Кстати, слова о том, что деньги ей не нужны, мама повторяет часто. Она самый щедрый человек и человек, абсолютно наплевательски относящийся к деньгам. Я ничего подобного не видела. Причем такое отношение к деньгам у нее было всегда. Наверное, она с этим родилась. Как бы трудно они с папой ни жили, как бы совсем небогато она ни жила в юности, ее отношение к деньгам не менялось. Она всегда уверена, что деньги должны уходить. Их надо раздавать, тратить на себя, отдавать кому-нибудь. Вот сейчас все озабочены тем, что рубль падает, наступает кризис. Мама звонит мне и говорит: «Даша, надо тратить деньги. Надо немедленно потратить деньги. Давай купим все, что ты хочешь». Я абсолютно уверена, что это единственное правильное отношение.

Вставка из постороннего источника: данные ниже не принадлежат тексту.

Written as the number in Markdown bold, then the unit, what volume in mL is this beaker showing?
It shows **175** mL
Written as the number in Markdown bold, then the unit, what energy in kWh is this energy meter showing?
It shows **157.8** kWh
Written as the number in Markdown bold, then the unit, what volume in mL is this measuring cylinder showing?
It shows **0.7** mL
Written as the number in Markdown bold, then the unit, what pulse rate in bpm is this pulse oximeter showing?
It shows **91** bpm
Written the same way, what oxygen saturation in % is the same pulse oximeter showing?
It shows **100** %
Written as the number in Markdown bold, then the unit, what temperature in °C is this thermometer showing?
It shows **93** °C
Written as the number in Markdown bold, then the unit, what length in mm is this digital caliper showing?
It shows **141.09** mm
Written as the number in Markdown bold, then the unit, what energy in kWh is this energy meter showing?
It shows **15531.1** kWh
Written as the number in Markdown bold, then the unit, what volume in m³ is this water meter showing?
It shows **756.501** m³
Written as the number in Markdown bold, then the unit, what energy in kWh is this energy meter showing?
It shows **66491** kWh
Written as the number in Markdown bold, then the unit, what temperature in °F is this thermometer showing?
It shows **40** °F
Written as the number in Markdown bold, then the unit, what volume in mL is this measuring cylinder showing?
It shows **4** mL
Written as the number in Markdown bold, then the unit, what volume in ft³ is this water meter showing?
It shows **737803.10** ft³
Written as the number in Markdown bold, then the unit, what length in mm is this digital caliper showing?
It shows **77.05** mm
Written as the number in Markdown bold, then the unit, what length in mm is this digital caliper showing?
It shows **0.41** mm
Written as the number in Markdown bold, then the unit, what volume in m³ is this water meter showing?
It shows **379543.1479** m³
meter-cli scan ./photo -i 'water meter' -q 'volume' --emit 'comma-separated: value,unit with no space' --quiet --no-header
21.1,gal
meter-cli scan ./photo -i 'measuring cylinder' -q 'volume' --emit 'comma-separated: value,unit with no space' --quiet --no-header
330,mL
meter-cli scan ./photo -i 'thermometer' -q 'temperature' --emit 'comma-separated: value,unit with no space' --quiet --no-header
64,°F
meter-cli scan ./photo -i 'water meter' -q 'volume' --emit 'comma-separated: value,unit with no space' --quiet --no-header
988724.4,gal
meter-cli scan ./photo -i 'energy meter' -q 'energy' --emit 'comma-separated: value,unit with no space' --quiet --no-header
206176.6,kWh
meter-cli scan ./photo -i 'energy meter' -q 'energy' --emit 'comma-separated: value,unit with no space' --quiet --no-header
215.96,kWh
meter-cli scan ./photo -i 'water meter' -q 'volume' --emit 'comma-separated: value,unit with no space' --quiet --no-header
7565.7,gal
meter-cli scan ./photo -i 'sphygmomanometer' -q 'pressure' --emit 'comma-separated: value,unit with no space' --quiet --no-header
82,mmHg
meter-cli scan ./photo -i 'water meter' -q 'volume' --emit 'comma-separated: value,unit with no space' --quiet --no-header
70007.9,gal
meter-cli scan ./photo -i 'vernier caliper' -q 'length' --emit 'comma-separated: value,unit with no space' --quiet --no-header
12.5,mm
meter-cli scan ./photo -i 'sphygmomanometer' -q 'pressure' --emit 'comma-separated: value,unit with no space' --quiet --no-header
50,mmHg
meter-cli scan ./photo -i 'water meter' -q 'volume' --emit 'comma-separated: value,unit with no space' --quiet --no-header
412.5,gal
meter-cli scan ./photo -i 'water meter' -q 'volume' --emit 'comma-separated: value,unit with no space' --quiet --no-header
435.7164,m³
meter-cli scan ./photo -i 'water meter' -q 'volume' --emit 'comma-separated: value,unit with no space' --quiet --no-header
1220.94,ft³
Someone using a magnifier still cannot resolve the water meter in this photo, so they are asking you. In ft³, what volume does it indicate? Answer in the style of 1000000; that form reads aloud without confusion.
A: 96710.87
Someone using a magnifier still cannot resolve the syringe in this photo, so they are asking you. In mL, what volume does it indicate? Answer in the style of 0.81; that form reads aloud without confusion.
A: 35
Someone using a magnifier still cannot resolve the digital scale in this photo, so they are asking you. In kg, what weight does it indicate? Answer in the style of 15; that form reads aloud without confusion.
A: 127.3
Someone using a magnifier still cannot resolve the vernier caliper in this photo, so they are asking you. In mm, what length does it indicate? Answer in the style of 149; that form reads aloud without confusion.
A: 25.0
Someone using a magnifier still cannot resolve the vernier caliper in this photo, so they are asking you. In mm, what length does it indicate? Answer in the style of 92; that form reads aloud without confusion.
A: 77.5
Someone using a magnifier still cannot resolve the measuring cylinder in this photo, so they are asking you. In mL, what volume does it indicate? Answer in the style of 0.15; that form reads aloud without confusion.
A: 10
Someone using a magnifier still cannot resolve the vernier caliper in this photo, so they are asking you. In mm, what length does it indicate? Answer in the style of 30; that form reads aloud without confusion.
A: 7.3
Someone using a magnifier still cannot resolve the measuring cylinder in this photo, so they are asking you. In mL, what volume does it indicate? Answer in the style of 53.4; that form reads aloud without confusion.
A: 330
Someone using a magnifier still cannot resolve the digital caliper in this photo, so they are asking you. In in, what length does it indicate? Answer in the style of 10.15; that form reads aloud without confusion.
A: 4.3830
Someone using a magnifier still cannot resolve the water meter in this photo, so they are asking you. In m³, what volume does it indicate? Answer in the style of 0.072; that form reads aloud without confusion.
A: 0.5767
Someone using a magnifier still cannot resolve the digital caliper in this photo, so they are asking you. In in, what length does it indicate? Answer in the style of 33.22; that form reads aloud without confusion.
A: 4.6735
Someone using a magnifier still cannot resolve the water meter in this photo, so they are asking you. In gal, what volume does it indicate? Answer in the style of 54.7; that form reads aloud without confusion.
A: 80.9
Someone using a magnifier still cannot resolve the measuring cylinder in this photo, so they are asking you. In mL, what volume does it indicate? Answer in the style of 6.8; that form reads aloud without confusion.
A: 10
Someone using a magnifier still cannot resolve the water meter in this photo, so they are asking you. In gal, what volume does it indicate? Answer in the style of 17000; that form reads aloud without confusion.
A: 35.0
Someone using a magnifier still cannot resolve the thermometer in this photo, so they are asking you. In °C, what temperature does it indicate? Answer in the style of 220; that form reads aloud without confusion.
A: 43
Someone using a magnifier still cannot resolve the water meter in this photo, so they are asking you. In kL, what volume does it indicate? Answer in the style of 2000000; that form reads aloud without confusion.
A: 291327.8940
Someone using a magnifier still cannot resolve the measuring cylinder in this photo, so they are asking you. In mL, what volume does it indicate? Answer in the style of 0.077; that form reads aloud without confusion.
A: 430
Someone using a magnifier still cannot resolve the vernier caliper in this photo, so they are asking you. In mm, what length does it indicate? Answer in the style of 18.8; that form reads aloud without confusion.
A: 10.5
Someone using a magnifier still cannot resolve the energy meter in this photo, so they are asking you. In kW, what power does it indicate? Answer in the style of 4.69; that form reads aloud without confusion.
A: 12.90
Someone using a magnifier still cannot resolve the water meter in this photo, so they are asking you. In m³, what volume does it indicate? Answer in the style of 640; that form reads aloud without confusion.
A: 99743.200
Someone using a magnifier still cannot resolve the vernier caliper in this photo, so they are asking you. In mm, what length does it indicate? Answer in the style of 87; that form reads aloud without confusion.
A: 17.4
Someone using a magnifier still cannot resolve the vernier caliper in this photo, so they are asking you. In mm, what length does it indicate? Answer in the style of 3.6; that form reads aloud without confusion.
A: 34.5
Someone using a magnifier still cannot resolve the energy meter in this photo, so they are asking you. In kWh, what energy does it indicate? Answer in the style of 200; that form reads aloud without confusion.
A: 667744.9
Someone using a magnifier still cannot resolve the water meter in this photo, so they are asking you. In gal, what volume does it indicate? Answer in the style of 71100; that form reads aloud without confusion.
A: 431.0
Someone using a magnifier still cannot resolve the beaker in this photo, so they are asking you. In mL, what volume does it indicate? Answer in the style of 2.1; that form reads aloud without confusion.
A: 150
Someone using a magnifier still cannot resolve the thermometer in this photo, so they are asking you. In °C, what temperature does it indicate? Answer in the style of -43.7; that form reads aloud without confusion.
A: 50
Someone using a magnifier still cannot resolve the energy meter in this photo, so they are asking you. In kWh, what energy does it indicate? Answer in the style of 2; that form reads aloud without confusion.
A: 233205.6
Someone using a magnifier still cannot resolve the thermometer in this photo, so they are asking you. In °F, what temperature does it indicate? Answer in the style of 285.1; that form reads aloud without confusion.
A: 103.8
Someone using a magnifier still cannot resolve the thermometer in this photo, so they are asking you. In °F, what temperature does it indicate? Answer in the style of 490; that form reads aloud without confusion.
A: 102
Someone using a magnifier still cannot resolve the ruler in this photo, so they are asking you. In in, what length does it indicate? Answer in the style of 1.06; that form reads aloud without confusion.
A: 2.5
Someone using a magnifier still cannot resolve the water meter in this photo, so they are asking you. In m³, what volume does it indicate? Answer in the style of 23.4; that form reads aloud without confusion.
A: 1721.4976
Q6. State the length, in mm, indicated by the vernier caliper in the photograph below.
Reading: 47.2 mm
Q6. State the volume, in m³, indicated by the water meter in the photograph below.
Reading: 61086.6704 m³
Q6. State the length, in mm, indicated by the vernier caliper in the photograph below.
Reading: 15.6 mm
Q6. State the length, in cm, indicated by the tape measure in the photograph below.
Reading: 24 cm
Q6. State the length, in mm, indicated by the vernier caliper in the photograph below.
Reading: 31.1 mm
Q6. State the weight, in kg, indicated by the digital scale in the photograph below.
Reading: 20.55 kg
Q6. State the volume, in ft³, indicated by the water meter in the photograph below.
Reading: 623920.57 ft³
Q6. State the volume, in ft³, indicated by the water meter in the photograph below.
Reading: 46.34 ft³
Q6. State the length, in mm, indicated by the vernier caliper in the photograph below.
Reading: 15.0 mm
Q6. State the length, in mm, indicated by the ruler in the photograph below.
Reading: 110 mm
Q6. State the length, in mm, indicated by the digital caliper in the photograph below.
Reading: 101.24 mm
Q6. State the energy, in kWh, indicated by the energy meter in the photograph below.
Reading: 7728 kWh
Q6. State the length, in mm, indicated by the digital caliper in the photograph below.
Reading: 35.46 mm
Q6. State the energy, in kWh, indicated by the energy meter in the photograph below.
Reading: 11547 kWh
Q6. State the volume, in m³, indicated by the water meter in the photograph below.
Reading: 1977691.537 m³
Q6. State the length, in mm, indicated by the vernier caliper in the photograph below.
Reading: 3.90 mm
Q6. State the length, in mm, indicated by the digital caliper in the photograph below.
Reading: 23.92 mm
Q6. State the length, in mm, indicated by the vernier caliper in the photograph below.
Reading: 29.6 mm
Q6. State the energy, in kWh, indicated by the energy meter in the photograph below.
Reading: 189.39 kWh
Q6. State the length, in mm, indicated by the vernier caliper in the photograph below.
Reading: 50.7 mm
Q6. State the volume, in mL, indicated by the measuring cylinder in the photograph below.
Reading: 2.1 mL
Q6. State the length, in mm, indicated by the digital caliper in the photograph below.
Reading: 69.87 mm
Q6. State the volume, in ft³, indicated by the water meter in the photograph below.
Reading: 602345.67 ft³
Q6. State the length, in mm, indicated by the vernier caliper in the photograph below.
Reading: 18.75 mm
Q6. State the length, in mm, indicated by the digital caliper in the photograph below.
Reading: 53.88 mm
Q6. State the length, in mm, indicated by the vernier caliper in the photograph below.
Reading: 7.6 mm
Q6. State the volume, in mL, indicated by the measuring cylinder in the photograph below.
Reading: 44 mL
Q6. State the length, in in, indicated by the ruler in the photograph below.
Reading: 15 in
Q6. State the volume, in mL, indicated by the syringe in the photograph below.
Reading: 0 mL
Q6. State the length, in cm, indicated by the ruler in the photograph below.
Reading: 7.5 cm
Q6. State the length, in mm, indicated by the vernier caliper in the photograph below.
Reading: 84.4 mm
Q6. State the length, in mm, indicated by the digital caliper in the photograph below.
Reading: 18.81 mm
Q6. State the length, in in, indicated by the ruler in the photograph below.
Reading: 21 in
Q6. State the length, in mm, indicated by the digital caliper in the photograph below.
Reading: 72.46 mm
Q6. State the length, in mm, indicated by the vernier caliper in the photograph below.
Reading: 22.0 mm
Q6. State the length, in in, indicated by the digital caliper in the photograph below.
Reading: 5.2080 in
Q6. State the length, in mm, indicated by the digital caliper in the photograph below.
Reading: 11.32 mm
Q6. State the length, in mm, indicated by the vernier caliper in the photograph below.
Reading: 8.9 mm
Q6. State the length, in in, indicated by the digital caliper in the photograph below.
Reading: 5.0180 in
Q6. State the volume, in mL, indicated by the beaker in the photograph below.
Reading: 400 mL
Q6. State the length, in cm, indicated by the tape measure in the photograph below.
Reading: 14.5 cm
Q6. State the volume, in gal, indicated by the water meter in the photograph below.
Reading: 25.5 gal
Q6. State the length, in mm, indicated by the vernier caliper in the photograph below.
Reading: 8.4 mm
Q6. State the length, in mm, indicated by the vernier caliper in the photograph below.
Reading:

«ТЕБЯ НЕ НАДО БЫЛО ВОСПИТЫВАТЬ»
Мама очень преданный друг. Как-то с ней произошла совершенно антиактерская история. В Театре Моссовета, где она тогда работала, шла пьеса «Не было ни гроша, да вдруг алтын». В ней играла мамина подруга Эльвира Бруновская. Неожиданно, за сутки до спектакля, она заболела. Мама понимала, что если введут другую актрису, появится второй состав и Эльвире придется играть в очередь. И мама решила выручить подругу — один раз сыграть вместо нее. Текст выучить она, естественно, не смогла, хотя мы работали всю ночь. В день спектакля я лежала прямо на сцене, завернутая в занавес. Ползала за ней и шипела текст. И тот спектакль она отыграла блестяще — совершила для подруги этот подвиг.
Дружить она умеет. Вообще она умеет многое. Не умеет она всякую ерунду — шить, заниматься домом. Уверяет меня, что и детей воспитывать она совершенно не умеет. Когда я не знаю, как справиться со своими сыновьями, и спрашиваю ее, как же она воспитывала меня, она отвечает: «Я тебя не воспитывала. Тебя и не надо было воспитывать. Мне дали девочку спокойную, самостоятельную. Я бы ни с какой другой не справилась. А тебе дали двух мужиков».
Когда я решила поступать в театральный институт, родители меня, конечно, старались отговорить. Это был 1990 год: и в театре, и в кино все было сложно. Но в свои 16 лет я была настроена решительно. Сделала лишь одну уступку — дала родителям слово, что поступать буду только в один институт и только один раз. Сама подготовила программу. Не показала ее ни маме, ни папе. Курс набирал Олег Павлович Табаков. Они его предупредили: «Если увидишь, что у нее нет способностей, скажи нам, мы сделаем все, чтобы не отправлять ребенка на это мучение».
После очередного тура Олег Павлович им сказал: «Ничем не могу вас порадовать. Она способная». Конечно, они обрадовались. Я уверена, что они рады, что я этим занимаюсь. Я там, где должна быть.
Первый свой спектакль во МХАТе я сыграла на третьем курсе. Мама и Вячеслав Невинный играли супружескую пару, а я одну из дочерей. Я вышла, начала свой монолог, повернулась к маме и вдруг увидела, что она, забыв обо всем, стоит и за мной повторяет губами мой текст. Я настолько оцепенела от этой страшной картины, что отвернулась от нее. Мама потом мне сказала, что она действительно забыла обо всем. Материнство полностью перебило в ней все актерское. Она забыла, кто она, что должна делать. Понимала только одно — вышел ребенок и ему надо помочь.
Наталья Тенякова в программе «Мой герой»
В 2019 году Наталья Тенякова и Нина Дробышева поделили «Нику» за лучшую роль второго плана за работу в фильме Андрея Смирнова «Француз», где они сыграли сестер Марию Кирилловну и Ольгу Кирилловну Обрезковых.